Submit your annual report
If you have just created your LLC, you do not need to submit an annual report for at least a year – but now is the time to make sure it is in the calendar.
Most states require LLCs to submit an annual report, sometimes referred to as a disclosure statement (SOI). A handful of states only require your SOI every two years, and if you are registered in Pennsylvania, you may only need to file once every ten years.
Annually or not, your report is submitted to your Secretary of State. This can usually be done online, but the cost and exact requirements for filing vary from state to state. Some states send reminders before your report is paid, but ultimately it is your responsibility to make sure it is filed. If you miss the deadline, you may have to pay a late fee.
Miss it too much and your LLC may dissolve automatically.
If you hired a company to form your LLC, check if they send your report to you (and ask how much they will charge) or if you should do it yourself. Either way, right now as you think about it, figure out when your next report should be paid, and put the date in your calendar to make sure it gets filed on time.
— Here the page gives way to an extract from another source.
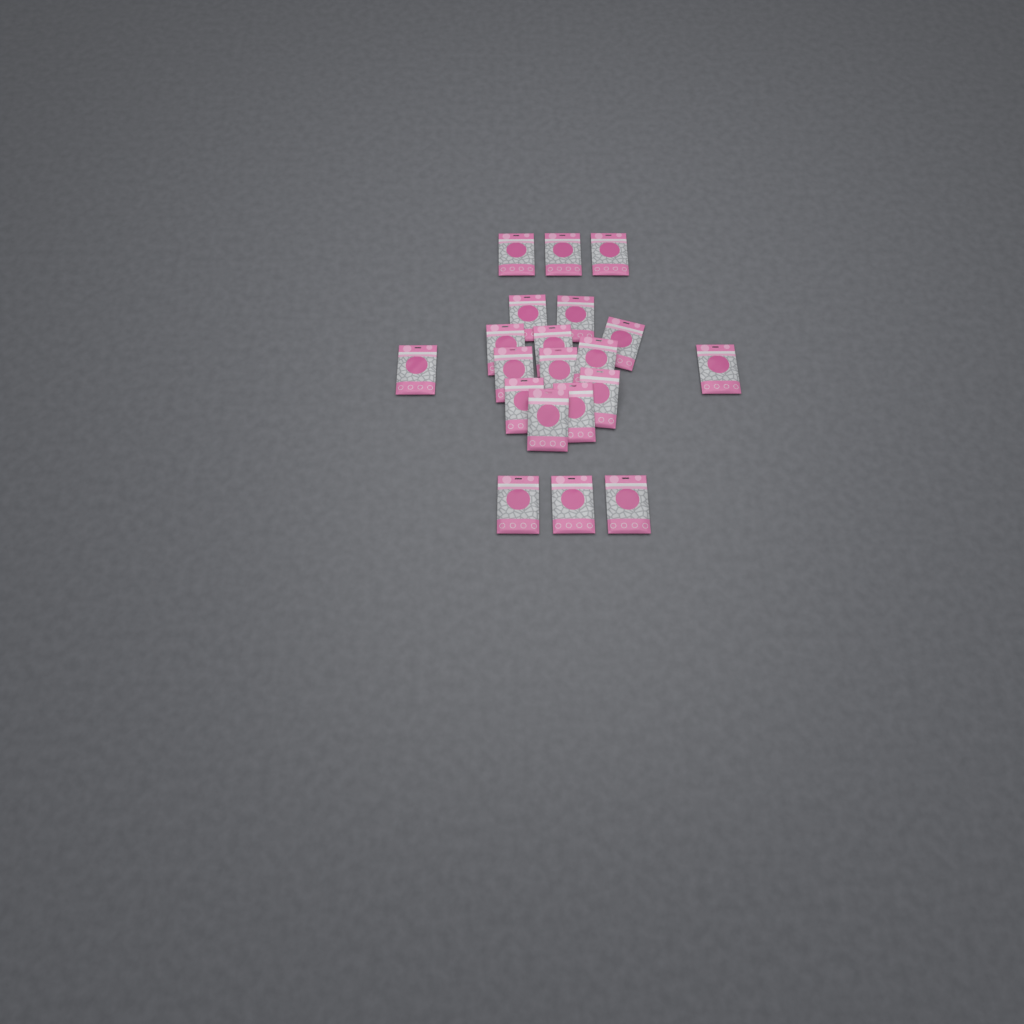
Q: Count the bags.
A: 20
It sounds very formal and scary, but your annual report is not like a letter to shareholders describing everything your company has done in the past year. It really is just an opportunity to confirm or update the following:
Your main business address Names and addresses of your members and managers Important identification numbers for your company, e.g. Your state unit number Purpose of your business A list of authorized signatories Your registered agent’s information
So do not sweat it – just make sure it gets done!
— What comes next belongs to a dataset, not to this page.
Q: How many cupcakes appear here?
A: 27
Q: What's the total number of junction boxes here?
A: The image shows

Keep detailed records – and save them where you can find them
Again, keeping minutes and other business records is not a legal requirement, but it is a good way to protect yourself.
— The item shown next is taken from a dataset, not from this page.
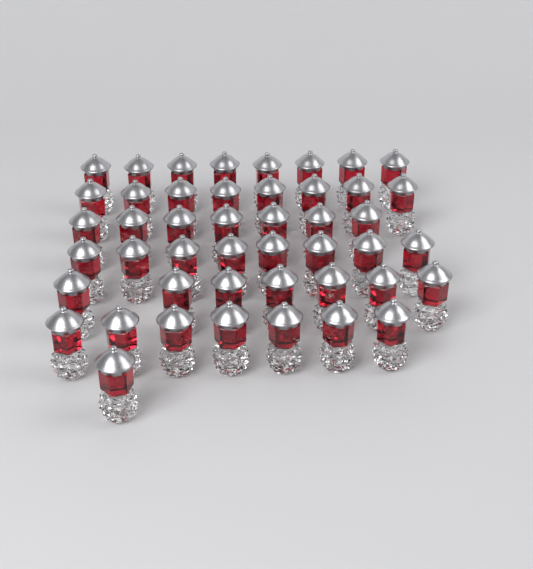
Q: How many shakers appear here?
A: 46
Remember that in the event of a lawsuit, bankruptcy or any other situation where your company’s assets may be at risk, it is important to be able to prove that your LLC is a separate entity from you personally – ie. that it is a real business, not just a tax hole. Regular record keeping strengthens your personal liability protection in the event of a lawsuit by showing that you treat your company as the company it is.
Detailed, comprehensive accounts also make it easier to handle taxes and will be necessary if you ever need a loan for your business.
You should save copies of the following at your place of business as well as back them up in the cloud so you can quickly and easily get your hands on them:
LLC organizational articlesLC operating agreement A list of all the members of your LLC as well as their addresses, contributions and shares EIN confirmation letter Meeting minutes or other records as required in the operating agreement All accounts and tax registers All company licenses and permits
Pay your taxes
As mentioned above, in the case of most public limited companies, it is the owners, not the company itself, who pay tax.
That said, there are many variables, depending on whether you are a single or multi-member LLC, how your operating agreement is set up, whether you are liable for payroll tax, if you sell taxable goods and services, and where you are located.
Paying your taxes in full and on time can help keep your LLC in good standing as well as keep you out of trouble with the IRS. It is worth consulting a qualified tax expert to make sure you meet your obligations. This person can also help you take advantage of any tax deductions or credits that your LLC is entitled to.
By taking the necessary steps to ensure that your LLC status is maintained, you get the opportunity to focus on running your business without having to worry about the possibility of losing the liability and tax benefits you have signed up for.
Remember, the requirements vary from state to state and company to company. It is smart to consult a qualified business lawyer when you have questions or need guidance. Crazy Egg has a guide to online legal services that can help you save money compared to traditional lawyers.
You can also find our guides to the best business insurances and the best business credit cards useful.
Now you need to build your business!